Using the data below, return the stretch from the line that contains "Use in lactation" through the line that contains "4.7 Effects on", both included, exactly as it stands and nothing beyond it.

*** Task data Section Begins ***

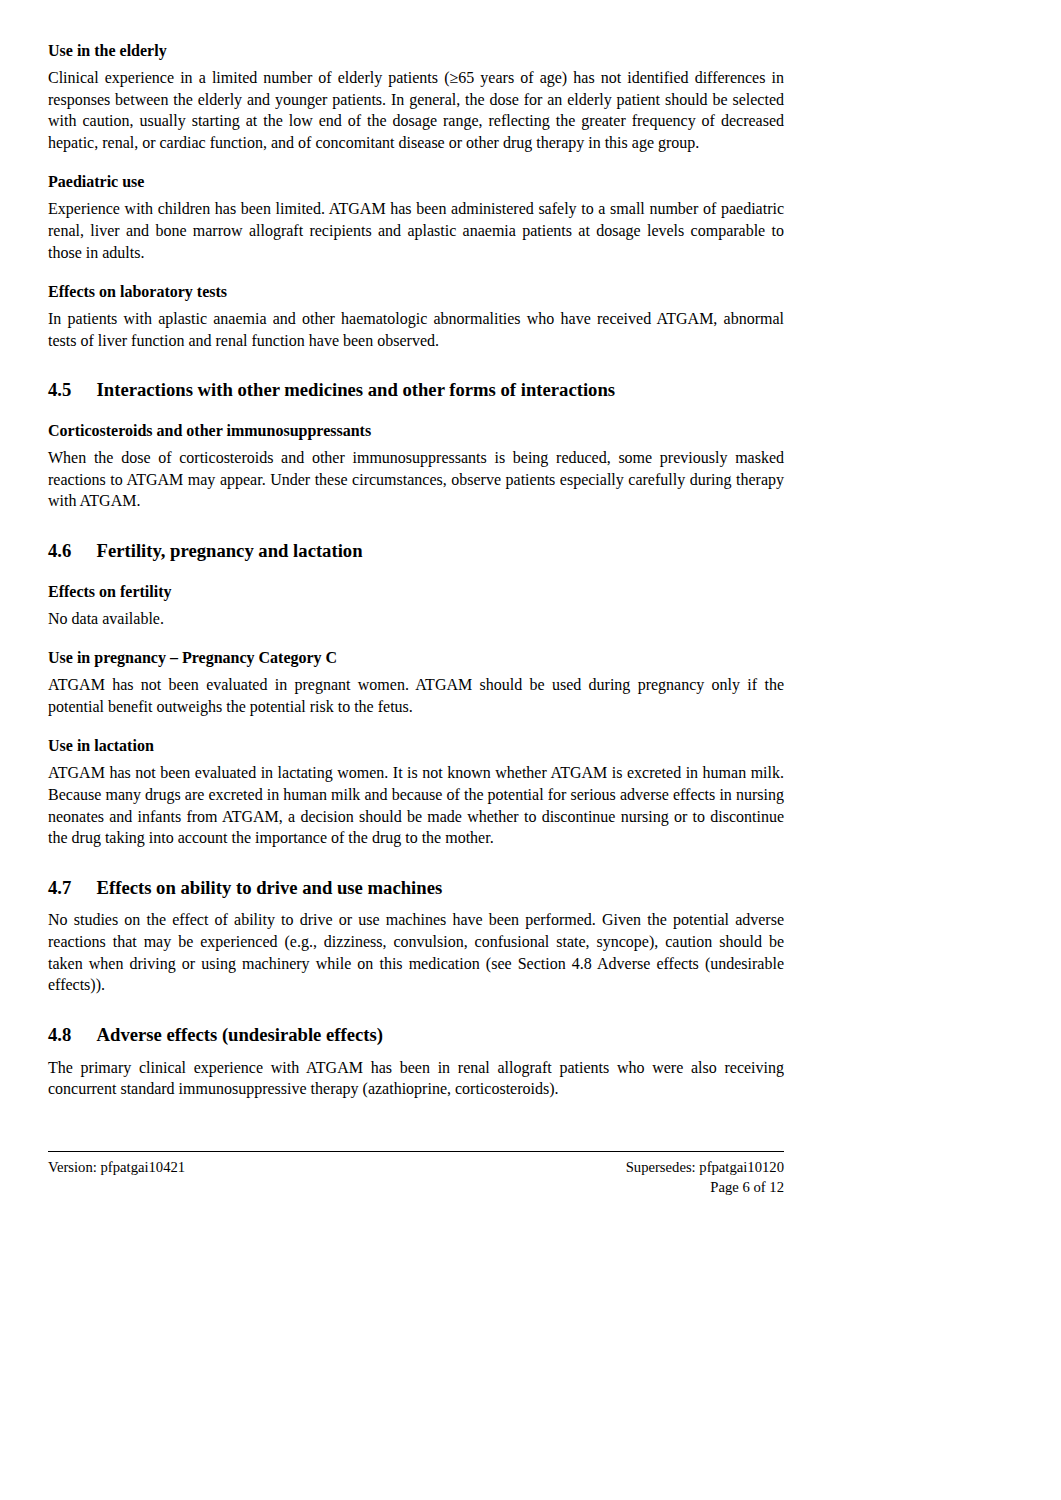Use in the elderly
Clinical experience in a limited number of elderly patients (≥65 years of age) has not identified differences in responses between the elderly and younger patients. In general, the dose for an elderly patient should be selected with caution, usually starting at the low end of the dosage range, reflecting the greater frequency of decreased hepatic, renal, or cardiac function, and of concomitant disease or other drug therapy in this age group.
Paediatric use
Experience with children has been limited. ATGAM has been administered safely to a small number of paediatric renal, liver and bone marrow allograft recipients and aplastic anaemia patients at dosage levels comparable to those in adults.
Effects on laboratory tests
In patients with aplastic anaemia and other haematologic abnormalities who have received ATGAM, abnormal tests of liver function and renal function have been observed.
4.5 Interactions with other medicines and other forms of interactions
Corticosteroids and other immunosuppressants
When the dose of corticosteroids and other immunosuppressants is being reduced, some previously masked reactions to ATGAM may appear. Under these circumstances, observe patients especially carefully during therapy with ATGAM.
4.6 Fertility, pregnancy and lactation
Effects on fertility
No data available.
Use in pregnancy – Pregnancy Category C
ATGAM has not been evaluated in pregnant women. ATGAM should be used during pregnancy only if the potential benefit outweighs the potential risk to the fetus.
Use in lactation
ATGAM has not been evaluated in lactating women. It is not known whether ATGAM is excreted in human milk. Because many drugs are excreted in human milk and because of the potential for serious adverse effects in nursing neonates and infants from ATGAM, a decision should be made whether to discontinue nursing or to discontinue the drug taking into account the importance of the drug to the mother.
4.7 Effects on ability to drive and use machines
No studies on the effect of ability to drive or use machines have been performed. Given the potential adverse reactions that may be experienced (e.g., dizziness, convulsion, confusional state, syncope), caution should be taken when driving or using machinery while on this medication (see Section 4.8 Adverse effects (undesirable effects)).
4.8 Adverse effects (undesirable effects)
The primary clinical experience with ATGAM has been in renal allograft patients who were also receiving concurrent standard immunosuppressive therapy (azathioprine, corticosteroids).
Version: pfpatgai10421
Supersedes: pfpatgai10120
Page 6 of 12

*** Task data Section Ends ***

* **Response area**
Use in lactation
ATGAM has not been evaluated in lactating women. It is not known whether ATGAM is excreted in human milk. Because many drugs are excreted in human milk and because of the potential for serious adverse effects in nursing neonates and infants from ATGAM, a decision should be made whether to discontinue nursing or to discontinue the drug taking into account the importance of the drug to the mother.
4.7 Effects on ability to drive and use machines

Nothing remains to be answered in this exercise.